##### Material supplied

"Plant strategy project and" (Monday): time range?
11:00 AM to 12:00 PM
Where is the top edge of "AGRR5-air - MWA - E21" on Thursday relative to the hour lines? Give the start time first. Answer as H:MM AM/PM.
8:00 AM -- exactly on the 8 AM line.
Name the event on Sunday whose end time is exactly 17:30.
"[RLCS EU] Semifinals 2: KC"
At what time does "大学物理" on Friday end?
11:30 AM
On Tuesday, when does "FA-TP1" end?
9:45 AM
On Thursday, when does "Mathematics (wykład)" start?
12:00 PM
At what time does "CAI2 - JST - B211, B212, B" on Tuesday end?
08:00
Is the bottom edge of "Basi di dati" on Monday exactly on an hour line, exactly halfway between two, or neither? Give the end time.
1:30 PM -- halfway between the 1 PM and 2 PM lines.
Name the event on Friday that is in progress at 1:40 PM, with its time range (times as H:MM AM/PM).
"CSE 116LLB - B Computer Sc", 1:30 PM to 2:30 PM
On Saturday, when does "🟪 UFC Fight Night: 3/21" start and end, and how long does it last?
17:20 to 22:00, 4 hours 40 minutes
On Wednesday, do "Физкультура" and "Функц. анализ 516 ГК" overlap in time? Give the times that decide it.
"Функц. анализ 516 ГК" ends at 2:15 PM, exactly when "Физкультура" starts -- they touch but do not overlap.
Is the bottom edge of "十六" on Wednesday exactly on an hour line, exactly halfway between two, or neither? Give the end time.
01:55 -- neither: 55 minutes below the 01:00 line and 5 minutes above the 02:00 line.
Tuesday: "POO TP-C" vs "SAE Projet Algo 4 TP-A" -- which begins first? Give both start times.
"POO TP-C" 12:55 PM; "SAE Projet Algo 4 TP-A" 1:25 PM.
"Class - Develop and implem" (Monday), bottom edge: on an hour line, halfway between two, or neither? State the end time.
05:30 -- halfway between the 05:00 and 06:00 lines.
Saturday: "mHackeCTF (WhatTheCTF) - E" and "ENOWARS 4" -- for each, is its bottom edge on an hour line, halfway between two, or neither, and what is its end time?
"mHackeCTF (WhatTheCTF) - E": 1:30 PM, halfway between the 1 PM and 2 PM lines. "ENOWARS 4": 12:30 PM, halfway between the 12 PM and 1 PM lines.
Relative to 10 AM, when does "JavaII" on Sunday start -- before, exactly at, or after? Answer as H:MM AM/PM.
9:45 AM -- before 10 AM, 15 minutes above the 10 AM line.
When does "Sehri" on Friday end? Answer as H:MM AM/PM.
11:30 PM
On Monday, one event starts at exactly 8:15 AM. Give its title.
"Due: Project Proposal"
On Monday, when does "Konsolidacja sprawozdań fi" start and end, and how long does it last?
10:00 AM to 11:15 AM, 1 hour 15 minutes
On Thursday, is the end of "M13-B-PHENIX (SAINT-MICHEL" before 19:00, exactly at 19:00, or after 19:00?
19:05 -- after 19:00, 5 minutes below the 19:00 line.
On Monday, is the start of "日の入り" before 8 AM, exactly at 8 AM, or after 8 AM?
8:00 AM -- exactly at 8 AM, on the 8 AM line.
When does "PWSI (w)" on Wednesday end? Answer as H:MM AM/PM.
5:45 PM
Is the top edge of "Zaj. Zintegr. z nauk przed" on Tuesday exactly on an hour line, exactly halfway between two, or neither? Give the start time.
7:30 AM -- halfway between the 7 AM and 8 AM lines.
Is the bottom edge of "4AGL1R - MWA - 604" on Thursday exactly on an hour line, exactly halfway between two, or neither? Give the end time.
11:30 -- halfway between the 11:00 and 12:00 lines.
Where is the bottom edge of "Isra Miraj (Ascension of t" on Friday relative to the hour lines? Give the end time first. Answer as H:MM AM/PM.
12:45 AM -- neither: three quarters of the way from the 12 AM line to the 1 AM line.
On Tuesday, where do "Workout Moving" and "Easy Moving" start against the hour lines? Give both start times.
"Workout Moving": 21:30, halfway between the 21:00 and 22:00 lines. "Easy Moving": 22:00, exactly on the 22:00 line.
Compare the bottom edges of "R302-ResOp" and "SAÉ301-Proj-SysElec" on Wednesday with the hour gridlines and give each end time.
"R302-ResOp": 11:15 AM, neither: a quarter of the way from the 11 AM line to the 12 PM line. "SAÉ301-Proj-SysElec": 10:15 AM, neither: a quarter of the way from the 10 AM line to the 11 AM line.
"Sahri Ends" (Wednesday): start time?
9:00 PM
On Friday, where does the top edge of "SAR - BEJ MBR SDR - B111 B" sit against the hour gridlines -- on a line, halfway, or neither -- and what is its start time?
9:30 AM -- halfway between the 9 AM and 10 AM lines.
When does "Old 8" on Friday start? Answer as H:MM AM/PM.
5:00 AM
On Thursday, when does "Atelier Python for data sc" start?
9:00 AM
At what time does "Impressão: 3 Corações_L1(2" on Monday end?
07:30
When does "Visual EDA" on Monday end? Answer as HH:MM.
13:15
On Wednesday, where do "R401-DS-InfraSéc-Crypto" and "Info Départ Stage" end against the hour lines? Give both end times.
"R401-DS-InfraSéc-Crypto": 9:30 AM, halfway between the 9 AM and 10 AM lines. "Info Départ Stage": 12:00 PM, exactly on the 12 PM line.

##########

Task to carry out:
Please copy word for word the lines of the listing above, from the line containing "On Saturday, when" through the line containing "10:00 AM to 11:15 AM, 1 hour 15 minutes", including both of those lines.

Task response:
On Saturday, when does "🟪 UFC Fight Night: 3/21" start and end, and how long does it last?
17:20 to 22:00, 4 hours 40 minutes
On Wednesday, do "Физкультура" and "Функц. анализ 516 ГК" overlap in time? Give the times that decide it.
"Функц. анализ 516 ГК" ends at 2:15 PM, exactly when "Физкультура" starts -- they touch but do not overlap.
Is the bottom edge of "十六" on Wednesday exactly on an hour line, exactly halfway between two, or neither? Give the end time.
01:55 -- neither: 55 minutes below the 01:00 line and 5 minutes above the 02:00 line.
Tuesday: "POO TP-C" vs "SAE Projet Algo 4 TP-A" -- which begins first? Give both start times.
"POO TP-C" 12:55 PM; "SAE Projet Algo 4 TP-A" 1:25 PM.
"Class - Develop and implem" (Monday), bottom edge: on an hour line, halfway between two, or neither? State the end time.
05:30 -- halfway between the 05:00 and 06:00 lines.
Saturday: "mHackeCTF (WhatTheCTF) - E" and "ENOWARS 4" -- for each, is its bottom edge on an hour line, halfway between two, or neither, and what is its end time?
"mHackeCTF (WhatTheCTF) - E": 1:30 PM, halfway between the 1 PM and 2 PM lines. "ENOWARS 4": 12:30 PM, halfway between the 12 PM and 1 PM lines.
Relative to 10 AM, when does "JavaII" on Sunday start -- before, exactly at, or after? Answer as H:MM AM/PM.
9:45 AM -- before 10 AM, 15 minutes above the 10 AM line.
When does "Sehri" on Friday end? Answer as H:MM AM/PM.
11:30 PM
On Monday, one event starts at exactly 8:15 AM. Give its title.
"Due: Project Proposal"
On Monday, when does "Konsolidacja sprawozdań fi" start and end, and how long does it last?
10:00 AM to 11:15 AM, 1 hour 15 minutes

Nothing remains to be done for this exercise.